Exercise:
The line containing "loop. Whether you’re" and all lines following it in the listing below are to be reproduced exactly, with no other lines.

Data extract:
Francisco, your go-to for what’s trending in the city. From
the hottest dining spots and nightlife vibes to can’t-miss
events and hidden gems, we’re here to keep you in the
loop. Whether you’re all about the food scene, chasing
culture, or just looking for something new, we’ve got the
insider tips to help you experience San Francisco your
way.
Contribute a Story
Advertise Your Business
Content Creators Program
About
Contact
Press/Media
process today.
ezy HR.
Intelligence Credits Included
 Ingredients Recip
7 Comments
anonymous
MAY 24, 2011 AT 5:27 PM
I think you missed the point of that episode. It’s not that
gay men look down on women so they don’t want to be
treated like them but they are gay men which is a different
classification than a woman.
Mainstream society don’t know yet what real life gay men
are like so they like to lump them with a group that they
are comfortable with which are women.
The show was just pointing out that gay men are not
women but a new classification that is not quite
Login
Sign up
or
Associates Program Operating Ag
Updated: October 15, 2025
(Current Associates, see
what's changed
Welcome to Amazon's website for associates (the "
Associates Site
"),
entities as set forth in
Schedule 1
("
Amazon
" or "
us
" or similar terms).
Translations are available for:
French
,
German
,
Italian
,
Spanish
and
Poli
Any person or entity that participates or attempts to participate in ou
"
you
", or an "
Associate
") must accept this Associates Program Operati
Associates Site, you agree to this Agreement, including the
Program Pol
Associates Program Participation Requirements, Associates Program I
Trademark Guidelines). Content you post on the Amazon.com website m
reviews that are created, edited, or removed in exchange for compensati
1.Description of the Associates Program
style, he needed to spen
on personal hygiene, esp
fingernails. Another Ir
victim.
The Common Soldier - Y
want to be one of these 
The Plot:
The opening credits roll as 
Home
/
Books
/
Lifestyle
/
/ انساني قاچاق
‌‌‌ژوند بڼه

Result of the task:
loop. Whether you’re all about the food scene, chasing
culture, or just looking for something new, we’ve got the
insider tips to help you experience San Francisco your
way.
Contribute a Story
Advertise Your Business
Content Creators Program
About
Contact
Press/Media
process today.
ezy HR.
Intelligence Credits Included
 Ingredients Recip
7 Comments
anonymous
MAY 24, 2011 AT 5:27 PM
I think you missed the point of that episode. It’s not that
gay men look down on women so they don’t want to be
treated like them but they are gay men which is a different
classification than a woman.
Mainstream society don’t know yet what real life gay men
are like so they like to lump them with a group that they
are comfortable with which are women.
The show was just pointing out that gay men are not
women but a new classification that is not quite
Login
Sign up
or
Associates Program Operating Ag
Updated: October 15, 2025
(Current Associates, see
what's changed
Welcome to Amazon's website for associates (the "
Associates Site
"),
entities as set forth in
Schedule 1
("
Amazon
" or "
us
" or similar terms).
Translations are available for:
French
,
German
,
Italian
,
Spanish
and
Poli
Any person or entity that participates or attempts to participate in ou
"
you
", or an "
Associate
") must accept this Associates Program Operati
Associates Site, you agree to this Agreement, including the
Program Pol
Associates Program Participation Requirements, Associates Program I
Trademark Guidelines). Content you post on the Amazon.com website m
reviews that are created, edited, or removed in exchange for compensati
1.Description of the Associates Program
style, he needed to spen
on personal hygiene, esp
fingernails. Another Ir
victim.
The Common Soldier - Y
want to be one of these 
The Plot:
The opening credits roll as 
Home
/
Books
/
Lifestyle
/
/ انساني قاچاق
‌‌‌ژوند بڼه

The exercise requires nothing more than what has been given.